A new mechanism of drug resistance discovered for breast cancer
The scientists found the mechanism of drug resistance depends on activation of a protein called KDM1B which controls and regulates gene expression.
Scientists from Università Cattolica together with colleagues from the IIGM Foundation (part of Candiolo Institute), all Italy, have discovered a new drug-resistance mechanism in breast cancer that leads to the formation of cancer stem cells, the cells that feed the tumour and cause relapse and metastasis. They have also devised an experimental therapy to bypass or prevent the emergence of drug-resistance. The findings which were recently published in Nature Immunology, highlight how the tumour evolves during treatment and develops resistance to therapies
“We have demonstrated that some tumour cells, while dying as result of chemotherapy, release in the tumour microenvironment a group of factors called “alarmins,” which, normally alert and activate the immune system,” said Antonella Sistigu and Martina Musella. “However, paradoxically, some of these alarmins, such as type I interferons, can reprogramme residual cancer cells and transform them into cancer stem cells, the deadly reservoir of the tumour. These stem cells are responsible, for example, for disease recurrence and metastasis.”
In addition, the scientists discovered that this mechanism of drug resistance depends on activation of a protein called KDM1B which controls and regulates gene expression. After the discovery in animal models, Ilio Vitale explained, “we studied five different cohorts of patients and confirmed that this mechanism is valid also in patients.”

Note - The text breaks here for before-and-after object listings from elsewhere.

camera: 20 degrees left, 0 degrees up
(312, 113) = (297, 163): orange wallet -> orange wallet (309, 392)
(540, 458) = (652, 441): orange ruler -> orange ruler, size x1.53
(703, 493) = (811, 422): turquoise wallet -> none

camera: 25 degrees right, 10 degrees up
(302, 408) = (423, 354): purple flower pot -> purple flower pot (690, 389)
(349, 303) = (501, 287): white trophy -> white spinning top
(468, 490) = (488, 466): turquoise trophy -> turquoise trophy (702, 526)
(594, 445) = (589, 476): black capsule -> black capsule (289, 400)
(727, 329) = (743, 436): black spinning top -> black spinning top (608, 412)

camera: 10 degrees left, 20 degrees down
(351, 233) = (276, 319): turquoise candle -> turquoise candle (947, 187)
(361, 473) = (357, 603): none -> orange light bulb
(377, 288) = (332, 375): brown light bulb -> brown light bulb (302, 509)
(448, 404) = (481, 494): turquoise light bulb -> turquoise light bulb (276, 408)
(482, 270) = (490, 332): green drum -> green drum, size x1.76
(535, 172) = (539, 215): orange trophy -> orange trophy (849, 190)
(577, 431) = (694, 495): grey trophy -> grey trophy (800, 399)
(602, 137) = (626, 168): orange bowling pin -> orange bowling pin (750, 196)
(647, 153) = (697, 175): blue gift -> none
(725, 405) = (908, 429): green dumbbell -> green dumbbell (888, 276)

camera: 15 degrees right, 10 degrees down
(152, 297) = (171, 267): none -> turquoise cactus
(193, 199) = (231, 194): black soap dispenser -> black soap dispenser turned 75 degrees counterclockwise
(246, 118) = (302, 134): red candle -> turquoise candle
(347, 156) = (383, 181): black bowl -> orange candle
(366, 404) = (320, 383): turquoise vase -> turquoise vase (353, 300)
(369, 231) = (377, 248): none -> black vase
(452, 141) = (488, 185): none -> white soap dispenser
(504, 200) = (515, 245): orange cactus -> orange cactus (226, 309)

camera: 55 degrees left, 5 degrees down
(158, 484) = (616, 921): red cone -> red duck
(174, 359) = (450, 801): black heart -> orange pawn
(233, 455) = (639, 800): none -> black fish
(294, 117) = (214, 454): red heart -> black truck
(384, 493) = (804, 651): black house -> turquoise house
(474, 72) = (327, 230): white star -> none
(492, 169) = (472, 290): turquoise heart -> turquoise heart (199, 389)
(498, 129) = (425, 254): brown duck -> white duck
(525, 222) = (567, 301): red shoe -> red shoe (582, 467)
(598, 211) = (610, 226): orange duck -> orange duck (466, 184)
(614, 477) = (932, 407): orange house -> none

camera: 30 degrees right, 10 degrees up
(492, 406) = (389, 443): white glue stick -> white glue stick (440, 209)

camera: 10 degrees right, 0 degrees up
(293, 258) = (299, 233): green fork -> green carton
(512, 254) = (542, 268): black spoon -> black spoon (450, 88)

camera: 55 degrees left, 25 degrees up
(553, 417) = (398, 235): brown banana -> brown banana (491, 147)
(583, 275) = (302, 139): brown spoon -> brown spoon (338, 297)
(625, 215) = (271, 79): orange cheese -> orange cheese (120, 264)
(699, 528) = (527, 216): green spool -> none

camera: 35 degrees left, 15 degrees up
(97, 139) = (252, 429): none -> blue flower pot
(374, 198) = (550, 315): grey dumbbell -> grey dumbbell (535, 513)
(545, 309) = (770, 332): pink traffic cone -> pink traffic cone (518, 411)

Finally in laboratory experiments the scientists saw that inhibition of KDM1B prevented cancer stem cells formation and increased the effectiveness of therapy.
“Based on these results we propose a combination therapy (some specific chemotherapeutics and immunotherapeutics, together with the experimental drug that inhibits KDM1B, to prevent formation and possibly effectively target this subpopulation of stem cells otherwise resistant to any treatment,” the researchers emphasise.
The next step of this research will be to evaluate the combination therapy in trial clinic on patients.